Your objective:
Update the material below by changing every instance of "top-left corner" to "upper-left corner", leaving everything else unchanged.

Records from a data collection:
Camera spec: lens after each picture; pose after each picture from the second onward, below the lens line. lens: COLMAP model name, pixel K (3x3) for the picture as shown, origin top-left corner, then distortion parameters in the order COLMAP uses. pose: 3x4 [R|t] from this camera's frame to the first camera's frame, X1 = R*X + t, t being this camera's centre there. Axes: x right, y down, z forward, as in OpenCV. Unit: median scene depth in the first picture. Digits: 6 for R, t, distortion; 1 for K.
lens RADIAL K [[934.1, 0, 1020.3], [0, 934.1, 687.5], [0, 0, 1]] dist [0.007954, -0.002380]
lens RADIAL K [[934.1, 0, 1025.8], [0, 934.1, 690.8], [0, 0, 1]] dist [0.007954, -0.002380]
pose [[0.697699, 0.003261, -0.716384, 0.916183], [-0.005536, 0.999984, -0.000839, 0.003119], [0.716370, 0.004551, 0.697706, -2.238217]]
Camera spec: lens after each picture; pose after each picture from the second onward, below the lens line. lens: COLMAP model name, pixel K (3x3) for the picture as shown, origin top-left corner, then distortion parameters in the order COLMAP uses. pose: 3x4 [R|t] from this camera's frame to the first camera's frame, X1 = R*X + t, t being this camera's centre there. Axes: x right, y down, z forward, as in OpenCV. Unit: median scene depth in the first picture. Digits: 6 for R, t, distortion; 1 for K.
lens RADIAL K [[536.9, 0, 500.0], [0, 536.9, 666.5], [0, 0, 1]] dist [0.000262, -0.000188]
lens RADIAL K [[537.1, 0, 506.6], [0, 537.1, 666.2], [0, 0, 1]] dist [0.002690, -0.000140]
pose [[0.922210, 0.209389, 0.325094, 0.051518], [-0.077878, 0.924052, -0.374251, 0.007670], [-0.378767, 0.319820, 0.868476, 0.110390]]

Answer below:
Camera spec: lens after each picture; pose after each picture from the second onward, below the lens line. lens: COLMAP model name, pixel K (3x3) for the picture as shown, origin upper-left corner, then distortion parameters in the order COLMAP uses. pose: 3x4 [R|t] from this camera's frame to the first camera's frame, X1 = R*X + t, t being this camera's centre there. Axes: x right, y down, z forward, as in OpenCV. Unit: median scene depth in the first picture. Digits: 6 for R, t, distortion; 1 for K.
lens RADIAL K [[934.1, 0, 1020.3], [0, 934.1, 687.5], [0, 0, 1]] dist [0.007954, -0.002380]
lens RADIAL K [[934.1, 0, 1025.8], [0, 934.1, 690.8], [0, 0, 1]] dist [0.007954, -0.002380]
pose [[0.697699, 0.003261, -0.716384, 0.916183], [-0.005536, 0.999984, -0.000839, 0.003119], [0.716370, 0.004551, 0.697706, -2.238217]]
Camera spec: lens after each picture; pose after each picture from the second onward, below the lens line. lens: COLMAP model name, pixel K (3x3) for the picture as shown, origin upper-left corner, then distortion parameters in the order COLMAP uses. pose: 3x4 [R|t] from this camera's frame to the first camera's frame, X1 = R*X + t, t being this camera's centre there. Axes: x right, y down, z forward, as in OpenCV. Unit: median scene depth in the first picture. Digits: 6 for R, t, distortion; 1 for K.
lens RADIAL K [[536.9, 0, 500.0], [0, 536.9, 666.5], [0, 0, 1]] dist [0.000262, -0.000188]
lens RADIAL K [[537.1, 0, 506.6], [0, 537.1, 666.2], [0, 0, 1]] dist [0.002690, -0.000140]
pose [[0.922210, 0.209389, 0.325094, 0.051518], [-0.077878, 0.924052, -0.374251, 0.007670], [-0.378767, 0.319820, 0.868476, 0.110390]]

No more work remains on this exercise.